Fruitlands: Louisa May Alcott Made Perfect
Louisa is just a 10-year-old "little woman" when her idealistic father, Bronson Alcott, uproots the family and transplants them to his transcendentalist utopia: Fruitlands. Informed that a journal is the way one comes to know oneself, Louisa chronicles the family's eight-month stay. In her public journal, she subscribes to her father's ideals and tries to "be made perfect" in accord with the mission of Fruitlands. In her secret diary, she records her frustrations and provides a surprisingly astute look at her fellow Fruitlanders.
"Father sees a different world from the one we see," Louisa writes in her secret diary. "He can put apples on a bare twig and fill an empty field with golden wheat." Such observations appear frequently throughout the pages of this slim novel, offering a look at Fruitlands that captures an experiment driven by noble ideals but doomed by impracticality.

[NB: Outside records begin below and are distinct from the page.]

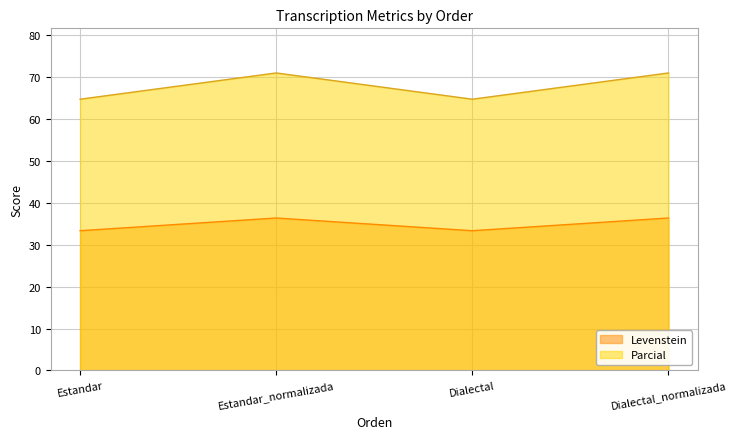

Between Estandar and Dialectal, which series saw the biggest shift?

Levenstein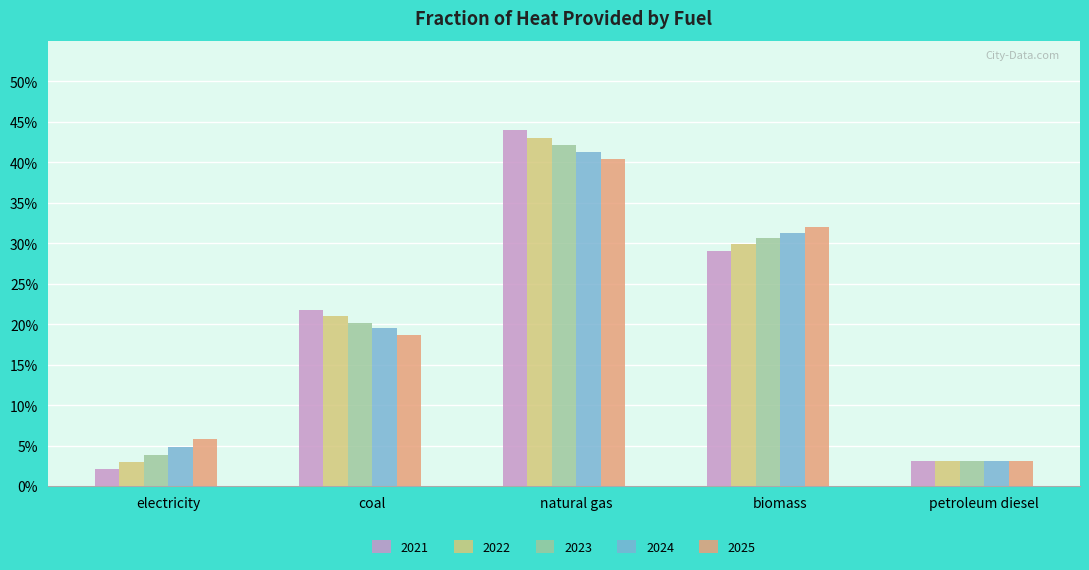

Are the bars horizontal?

No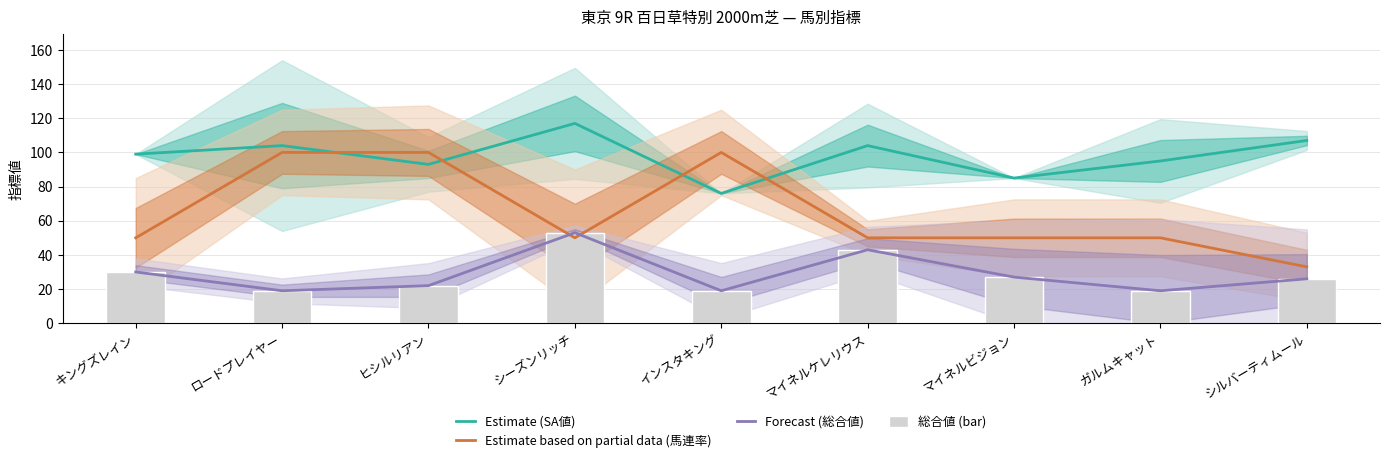

How many data points in Estimate (SA値) are less than 99?

4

Though Louisa's commentary is occasionally critical, she maintains her desire to see her father's dream succeed, and her love for him pulls her through disappointment and destitute times.
Whelan, a National Book Award winner, has created a rich character, torn between the desire to please her father by allowing herself to be "perfected" by his molding and the yearning to maintain her own individuality. The result is a protagonist who finds, ultimately, that having dreams requires being true to oneself. This discovery allows Louisa to reconcile herself to the failure of her father's dream and to resolve that in the future she'll have dreams of her own.